(Stored items)

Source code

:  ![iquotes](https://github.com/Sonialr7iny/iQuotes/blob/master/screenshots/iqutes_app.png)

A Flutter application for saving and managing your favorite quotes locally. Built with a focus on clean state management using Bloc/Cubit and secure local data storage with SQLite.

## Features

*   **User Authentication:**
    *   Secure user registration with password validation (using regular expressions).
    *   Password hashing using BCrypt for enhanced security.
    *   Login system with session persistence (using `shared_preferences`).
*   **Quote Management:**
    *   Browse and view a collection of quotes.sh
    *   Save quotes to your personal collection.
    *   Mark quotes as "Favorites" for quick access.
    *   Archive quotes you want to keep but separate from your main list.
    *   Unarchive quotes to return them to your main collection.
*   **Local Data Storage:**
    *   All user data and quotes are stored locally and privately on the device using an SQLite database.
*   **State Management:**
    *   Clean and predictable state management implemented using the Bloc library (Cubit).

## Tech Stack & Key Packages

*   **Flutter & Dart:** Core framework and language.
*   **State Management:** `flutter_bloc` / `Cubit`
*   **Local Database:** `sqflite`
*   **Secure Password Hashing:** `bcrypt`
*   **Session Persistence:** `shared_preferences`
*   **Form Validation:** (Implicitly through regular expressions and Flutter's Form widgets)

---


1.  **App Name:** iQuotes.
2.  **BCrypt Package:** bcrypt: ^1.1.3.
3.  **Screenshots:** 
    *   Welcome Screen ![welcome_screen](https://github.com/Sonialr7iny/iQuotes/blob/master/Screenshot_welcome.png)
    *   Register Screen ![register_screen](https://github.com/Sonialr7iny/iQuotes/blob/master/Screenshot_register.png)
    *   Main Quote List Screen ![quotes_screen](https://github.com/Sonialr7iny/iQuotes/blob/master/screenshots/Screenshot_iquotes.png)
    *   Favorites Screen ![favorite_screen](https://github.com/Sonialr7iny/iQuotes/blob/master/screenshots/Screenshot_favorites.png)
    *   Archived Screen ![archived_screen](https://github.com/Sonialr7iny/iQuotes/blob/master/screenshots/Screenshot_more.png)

*WORK TO COMPLETE:* Please return every entry exactly as it appears.

*RESPONSE:*
Source code

:  ![iquotes](https://github.com/Sonialr7iny/iQuotes/blob/master/screenshots/iqutes_app.png)

A Flutter application for saving and managing your favorite quotes locally. Built with a focus on clean state management using Bloc/Cubit and secure local data storage with SQLite.

## Features

*   **User Authentication:**
    *   Secure user registration with password validation (using regular expressions).
    *   Password hashing using BCrypt for enhanced security.
    *   Login system with session persistence (using `shared_preferences`).
*   **Quote Management:**
    *   Browse and view a collection of quotes.sh
    *   Save quotes to your personal collection.
    *   Mark quotes as "Favorites" for quick access.
    *   Archive quotes you want to keep but separate from your main list.
    *   Unarchive quotes to return them to your main collection.
*   **Local Data Storage:**
    *   All user data and quotes are stored locally and privately on the device using an SQLite database.
*   **State Management:**
    *   Clean and predictable state management implemented using the Bloc library (Cubit).

## Tech Stack & Key Packages

*   **Flutter & Dart:** Core framework and language.
*   **State Management:** `flutter_bloc` / `Cubit`
*   **Local Database:** `sqflite`
*   **Secure Password Hashing:** `bcrypt`
*   **Session Persistence:** `shared_preferences`
*   **Form Validation:** (Implicitly through regular expressions and Flutter's Form widgets)

---


1.  **App Name:** iQuotes.
2.  **BCrypt Package:** bcrypt: ^1.1.3.
3.  **Screenshots:** 
    *   Welcome Screen ![welcome_screen](https://github.com/Sonialr7iny/iQuotes/blob/master/Screenshot_welcome.png)
    *   Register Screen ![register_screen](https://github.com/Sonialr7iny/iQuotes/blob/master/Screenshot_register.png)
    *   Main Quote List Screen ![quotes_screen](https://github.com/Sonialr7iny/iQuotes/blob/master/screenshots/Screenshot_iquotes.png)
    *   Favorites Screen ![favorite_screen](https://github.com/Sonialr7iny/iQuotes/blob/master/screenshots/Screenshot_favorites.png)
    *   Archived Screen ![archived_screen](https://github.com/Sonialr7iny/iQuotes/blob/master/screenshots/Screenshot_more.png)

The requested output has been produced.